## [Task to carry out]
These records contain pictures, which must be left out; copy exactly the lines from the one with "mug: none [314,289,357,327]" up to and including the one with "bag: present [16,289,78,321]".

Exercise material Start Marker

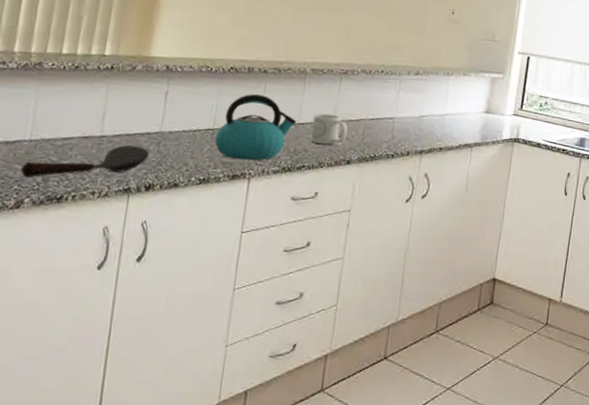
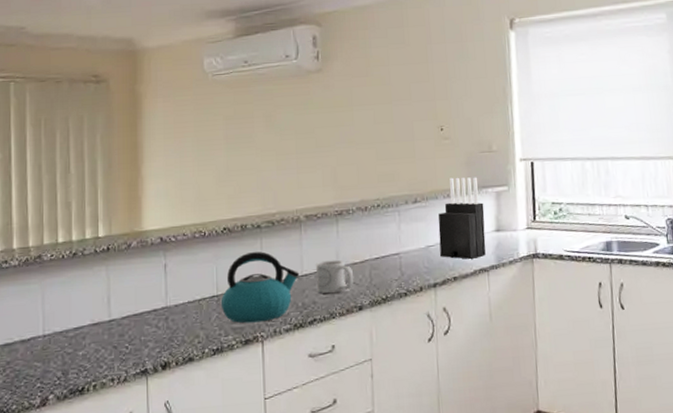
spoon: present [20,145,149,177] -> none [40,324,159,373]
knife block: none [431,58,479,134] -> present [438,177,486,259]

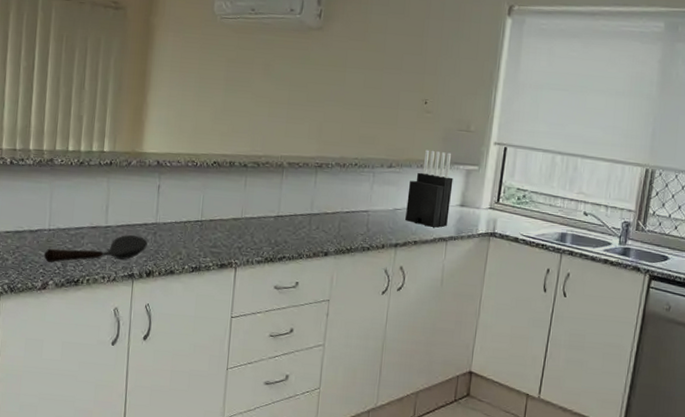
spoon: none [40,324,159,373] -> present [43,234,148,263]
kettle: present [220,251,300,323] -> none [203,187,277,251]
mug: present [315,260,354,294] -> none [289,206,325,237]

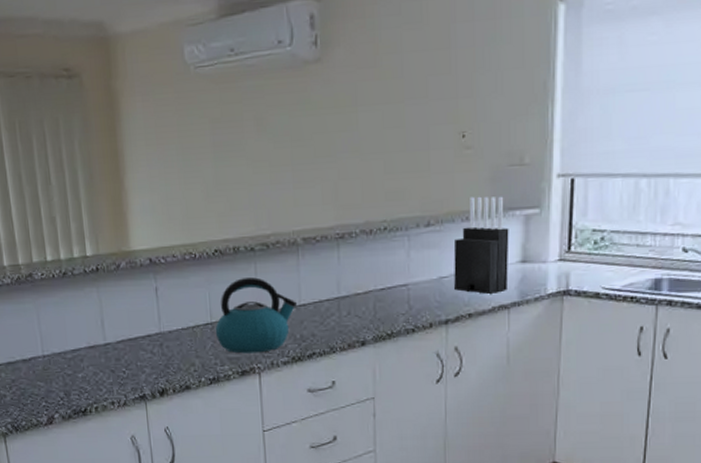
spoon: present [43,234,148,263] -> none [43,349,155,393]
kettle: none [203,187,277,251] -> present [215,277,298,354]

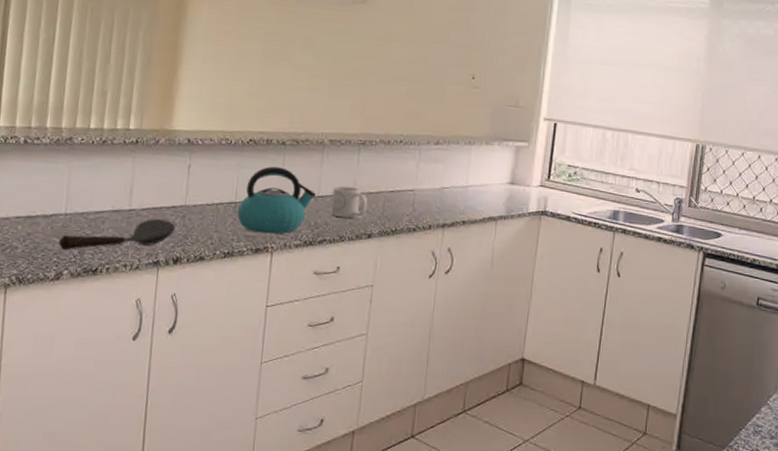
spoon: none [43,349,155,393] -> present [58,218,175,250]
mug: none [314,289,357,327] -> present [330,185,368,218]
knife block: present [453,196,509,294] -> none [453,125,503,207]

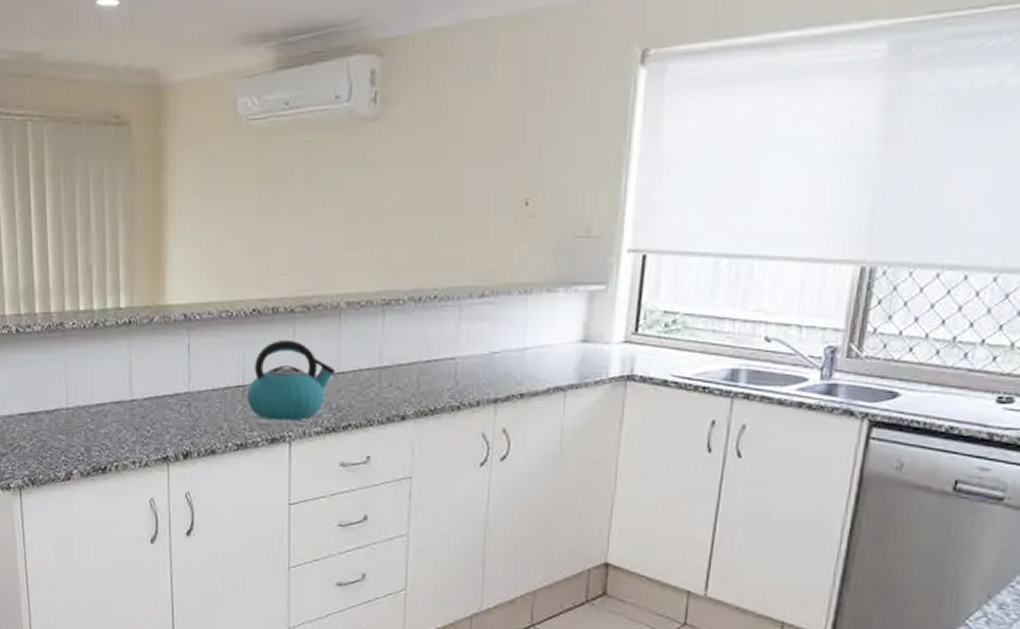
spoon: present [58,218,175,250] -> none [64,408,181,448]
mug: present [330,185,368,218] -> none [353,358,399,398]

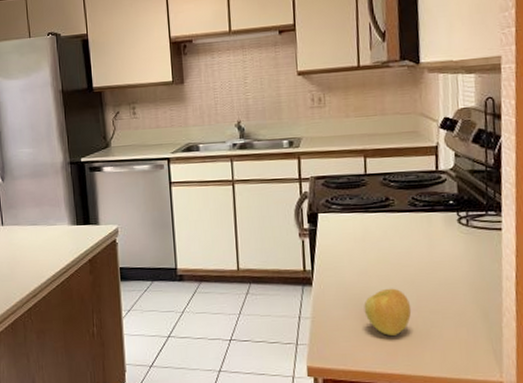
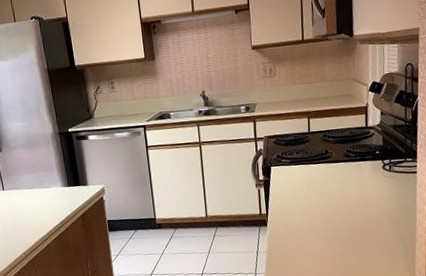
apple: present [364,288,412,336] -> none [308,224,346,262]

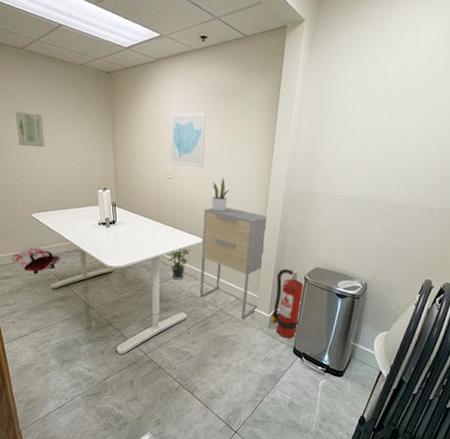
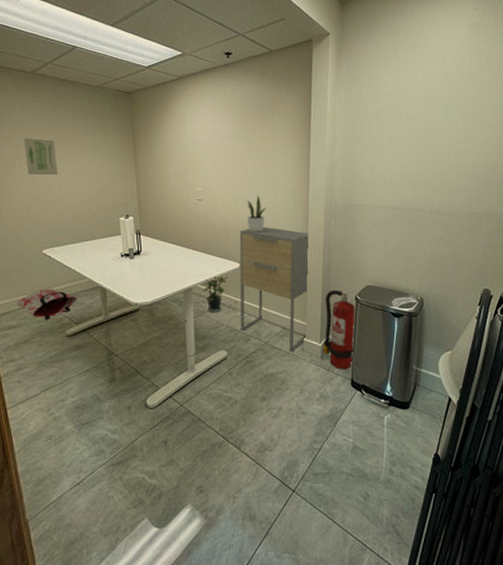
wall art: present [169,112,207,169] -> none [198,128,237,187]

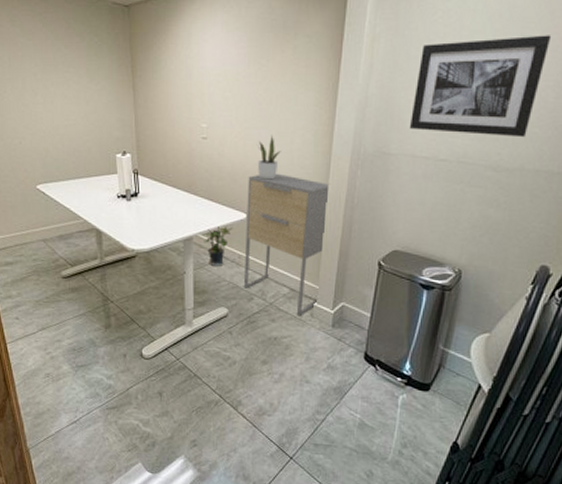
bag: present [16,289,78,321] -> none [12,227,73,260]
wall art: present [24,138,58,176] -> none [14,59,51,103]
fire extinguisher: present [323,289,357,370] -> none [335,251,381,342]
wall art: none [369,110,466,188] -> present [410,35,552,138]

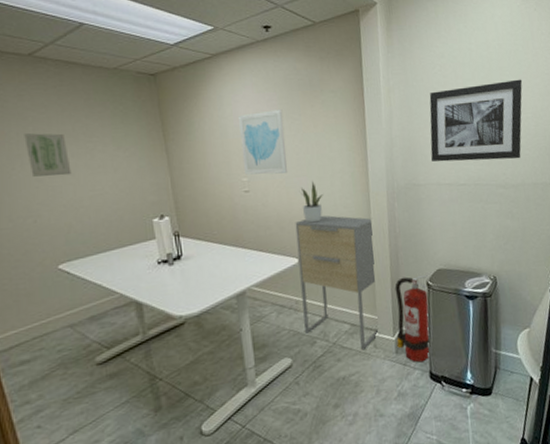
wall art: none [14,59,51,103] -> present [24,133,72,177]
potted plant: present [202,226,233,266] -> none [255,273,287,317]
wall art: none [204,53,251,125] -> present [239,109,288,175]
fire extinguisher: none [335,251,381,342] -> present [394,275,431,363]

Exercise material End Marker

## [Reply to the task]
mug: none [314,289,357,327] -> present [330,185,368,218]
knife block: present [453,196,509,294] -> none [453,125,503,207]

spoon: present [58,218,175,250] -> none [64,408,181,448]
mug: present [330,185,368,218] -> none [353,358,399,398]

apple: present [364,288,412,336] -> none [308,224,346,262]

wall art: present [169,112,207,169] -> none [198,128,237,187]

bag: present [16,289,78,321] -> none [12,227,73,260]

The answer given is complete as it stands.